● **What this task involves**:
Write the next part of the passage about the volunteers who offer to follow Jesus in Luke 9, starting after its final sentence.
===== Document section =====
Volunteer One enthusiastically pledges to follow Jesus "wherever you go" (Luke 9:57). Jesus invites him to examine his motives and to reconsider his offer. This isn't going to be a rose-strewn path to worldly glory! Is Volunteer One ready for homelessness and rejection? For radical reliance on God rather than earthly security?

Volunteer Two starts off well by calling Jesus "Lord." Then he spoils his offer with two telltale words: "but first ..." (Luke 9:61). His request for a good-bye visit home seems innocent enough, but Jesus sees it for what it is: a conditional offer and a sign of divided loyalties. There is no looking back in the kingdom; no "but firsts"! This is something to remember when we're tempted to put off prayer or a nudging from the Holy Spirit.
===== Data extracts =====
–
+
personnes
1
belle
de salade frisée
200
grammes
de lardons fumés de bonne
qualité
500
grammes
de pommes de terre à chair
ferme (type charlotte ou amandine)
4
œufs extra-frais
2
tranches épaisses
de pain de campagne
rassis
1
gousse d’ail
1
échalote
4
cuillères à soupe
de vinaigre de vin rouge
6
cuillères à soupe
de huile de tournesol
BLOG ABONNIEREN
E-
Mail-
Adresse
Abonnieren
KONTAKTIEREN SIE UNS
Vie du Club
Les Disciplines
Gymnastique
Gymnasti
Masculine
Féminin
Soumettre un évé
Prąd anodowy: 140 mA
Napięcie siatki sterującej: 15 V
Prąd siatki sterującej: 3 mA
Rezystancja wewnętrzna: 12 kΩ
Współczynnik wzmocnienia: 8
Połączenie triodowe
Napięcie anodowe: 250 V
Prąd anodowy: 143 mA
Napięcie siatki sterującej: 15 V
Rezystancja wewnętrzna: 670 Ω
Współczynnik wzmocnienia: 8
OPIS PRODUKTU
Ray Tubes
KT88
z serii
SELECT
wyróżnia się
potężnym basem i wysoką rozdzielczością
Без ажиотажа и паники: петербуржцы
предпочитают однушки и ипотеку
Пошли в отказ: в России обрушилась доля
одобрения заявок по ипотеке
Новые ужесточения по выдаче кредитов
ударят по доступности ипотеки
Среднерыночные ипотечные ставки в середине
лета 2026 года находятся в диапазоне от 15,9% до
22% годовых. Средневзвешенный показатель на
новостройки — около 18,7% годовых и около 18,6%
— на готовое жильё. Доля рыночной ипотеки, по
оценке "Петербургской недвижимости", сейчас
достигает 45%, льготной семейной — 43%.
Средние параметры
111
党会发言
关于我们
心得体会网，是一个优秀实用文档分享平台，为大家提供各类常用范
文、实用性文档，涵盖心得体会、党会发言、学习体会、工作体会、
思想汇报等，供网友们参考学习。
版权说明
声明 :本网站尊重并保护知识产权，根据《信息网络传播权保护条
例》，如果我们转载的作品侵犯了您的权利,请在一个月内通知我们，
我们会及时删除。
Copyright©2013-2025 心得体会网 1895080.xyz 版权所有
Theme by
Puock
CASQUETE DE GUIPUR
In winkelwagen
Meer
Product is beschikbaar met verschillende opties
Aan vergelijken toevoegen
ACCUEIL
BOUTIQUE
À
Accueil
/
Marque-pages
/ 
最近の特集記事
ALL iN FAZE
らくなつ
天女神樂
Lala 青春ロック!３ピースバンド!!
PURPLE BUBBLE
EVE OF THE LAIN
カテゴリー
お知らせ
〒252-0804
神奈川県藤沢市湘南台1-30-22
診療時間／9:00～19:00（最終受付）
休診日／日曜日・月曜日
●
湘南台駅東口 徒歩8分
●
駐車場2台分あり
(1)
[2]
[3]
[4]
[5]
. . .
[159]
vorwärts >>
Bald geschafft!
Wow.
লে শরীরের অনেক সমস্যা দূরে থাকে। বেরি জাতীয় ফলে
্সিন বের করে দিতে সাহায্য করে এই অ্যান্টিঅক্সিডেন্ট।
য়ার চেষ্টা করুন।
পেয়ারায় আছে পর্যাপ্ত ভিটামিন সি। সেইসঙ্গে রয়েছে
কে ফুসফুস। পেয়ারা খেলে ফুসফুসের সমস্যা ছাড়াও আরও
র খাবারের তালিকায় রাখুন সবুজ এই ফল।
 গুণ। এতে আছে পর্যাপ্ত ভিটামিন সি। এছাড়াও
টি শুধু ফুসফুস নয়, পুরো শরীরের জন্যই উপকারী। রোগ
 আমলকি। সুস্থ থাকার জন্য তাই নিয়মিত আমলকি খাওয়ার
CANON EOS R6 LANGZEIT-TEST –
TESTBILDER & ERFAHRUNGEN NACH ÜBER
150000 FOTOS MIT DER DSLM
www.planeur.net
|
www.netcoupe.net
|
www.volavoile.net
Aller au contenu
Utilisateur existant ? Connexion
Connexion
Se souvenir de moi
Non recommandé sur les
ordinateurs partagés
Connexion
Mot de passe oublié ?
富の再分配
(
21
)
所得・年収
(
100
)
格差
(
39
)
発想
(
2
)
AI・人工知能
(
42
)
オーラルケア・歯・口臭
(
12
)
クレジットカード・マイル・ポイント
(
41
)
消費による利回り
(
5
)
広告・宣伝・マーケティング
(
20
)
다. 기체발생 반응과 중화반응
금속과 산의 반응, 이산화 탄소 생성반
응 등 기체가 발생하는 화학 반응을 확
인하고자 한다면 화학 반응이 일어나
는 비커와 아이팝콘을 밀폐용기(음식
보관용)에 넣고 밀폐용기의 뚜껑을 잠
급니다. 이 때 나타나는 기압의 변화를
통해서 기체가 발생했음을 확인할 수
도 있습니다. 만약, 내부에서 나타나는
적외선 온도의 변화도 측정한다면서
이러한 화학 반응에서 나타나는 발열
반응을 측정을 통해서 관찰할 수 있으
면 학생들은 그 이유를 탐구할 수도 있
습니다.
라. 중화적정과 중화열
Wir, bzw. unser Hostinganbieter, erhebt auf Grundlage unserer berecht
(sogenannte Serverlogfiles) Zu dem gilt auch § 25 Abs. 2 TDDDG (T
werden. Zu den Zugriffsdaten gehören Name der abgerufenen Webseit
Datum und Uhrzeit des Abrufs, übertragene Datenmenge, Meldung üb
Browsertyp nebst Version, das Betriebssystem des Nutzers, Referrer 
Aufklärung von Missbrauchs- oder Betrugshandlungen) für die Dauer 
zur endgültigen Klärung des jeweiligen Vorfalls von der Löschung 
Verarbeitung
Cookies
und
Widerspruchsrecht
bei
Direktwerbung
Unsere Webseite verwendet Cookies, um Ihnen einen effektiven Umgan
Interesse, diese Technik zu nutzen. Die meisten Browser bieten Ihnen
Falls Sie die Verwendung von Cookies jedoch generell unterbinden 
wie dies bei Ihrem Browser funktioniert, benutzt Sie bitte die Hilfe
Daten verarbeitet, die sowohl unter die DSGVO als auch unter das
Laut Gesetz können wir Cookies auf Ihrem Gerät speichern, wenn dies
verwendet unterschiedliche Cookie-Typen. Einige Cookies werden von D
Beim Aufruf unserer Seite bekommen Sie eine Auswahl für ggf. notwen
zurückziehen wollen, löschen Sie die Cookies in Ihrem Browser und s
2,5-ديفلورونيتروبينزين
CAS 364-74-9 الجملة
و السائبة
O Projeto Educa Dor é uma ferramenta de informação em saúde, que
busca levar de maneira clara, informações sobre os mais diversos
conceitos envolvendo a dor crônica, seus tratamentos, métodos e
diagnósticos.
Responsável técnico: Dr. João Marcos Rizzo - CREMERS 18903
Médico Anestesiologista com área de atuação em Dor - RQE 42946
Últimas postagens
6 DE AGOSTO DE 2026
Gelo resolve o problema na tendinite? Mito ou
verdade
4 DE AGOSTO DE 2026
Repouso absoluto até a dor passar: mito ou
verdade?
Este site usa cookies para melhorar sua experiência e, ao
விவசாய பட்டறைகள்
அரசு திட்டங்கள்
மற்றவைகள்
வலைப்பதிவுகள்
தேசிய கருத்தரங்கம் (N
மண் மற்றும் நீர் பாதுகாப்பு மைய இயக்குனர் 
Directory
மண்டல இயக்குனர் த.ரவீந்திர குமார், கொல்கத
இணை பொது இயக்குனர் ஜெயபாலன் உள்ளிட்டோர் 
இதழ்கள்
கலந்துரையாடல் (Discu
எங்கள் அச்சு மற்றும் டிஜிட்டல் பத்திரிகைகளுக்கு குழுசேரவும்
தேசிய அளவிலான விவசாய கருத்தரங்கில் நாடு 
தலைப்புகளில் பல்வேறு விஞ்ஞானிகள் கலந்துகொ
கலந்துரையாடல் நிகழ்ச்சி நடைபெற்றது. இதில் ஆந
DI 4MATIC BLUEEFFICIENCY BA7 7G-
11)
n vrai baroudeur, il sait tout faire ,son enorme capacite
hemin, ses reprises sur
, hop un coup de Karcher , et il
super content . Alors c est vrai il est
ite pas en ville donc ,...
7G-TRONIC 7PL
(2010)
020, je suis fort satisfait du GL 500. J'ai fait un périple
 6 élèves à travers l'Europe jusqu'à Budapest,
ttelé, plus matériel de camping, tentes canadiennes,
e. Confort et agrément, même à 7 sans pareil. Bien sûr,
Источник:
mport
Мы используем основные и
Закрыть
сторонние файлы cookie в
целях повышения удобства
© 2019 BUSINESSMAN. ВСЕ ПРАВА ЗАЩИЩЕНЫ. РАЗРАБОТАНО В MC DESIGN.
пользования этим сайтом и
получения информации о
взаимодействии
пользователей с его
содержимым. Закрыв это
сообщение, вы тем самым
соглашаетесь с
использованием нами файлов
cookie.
=====
● **Reply to the exercise**:
Sandwiched between this pair is the Invitee (Luke 9:59-60). He's like Volunteer Two: willing to follow, but at a later date. Maybe even a much later date. The father he asks to go bury may be alive and well. Jewish burials took place on the day of death, so it's unlikely that the Invitee would be out listening to Jesus on that very day. What he seems to mean is, "Let me stay home till whenever Dad dies. Then I'll follow." To which Jesus seems to answer him: Following me is the most important decision you could ever make. Don't put it off. Don't try to control the timing and circumstances. Just come—and come quickly!

This is Jesus' word to us as well. In a sense, we are the Invitee and the Volunteers, our stories still unfolding. Will we say yes and enter into the never-ending story of being loved and called by God?

Which story speaks to you? Place yourself in it, then talk with Jesus from the heart.

"Here I am, Lord. Help me to follow you."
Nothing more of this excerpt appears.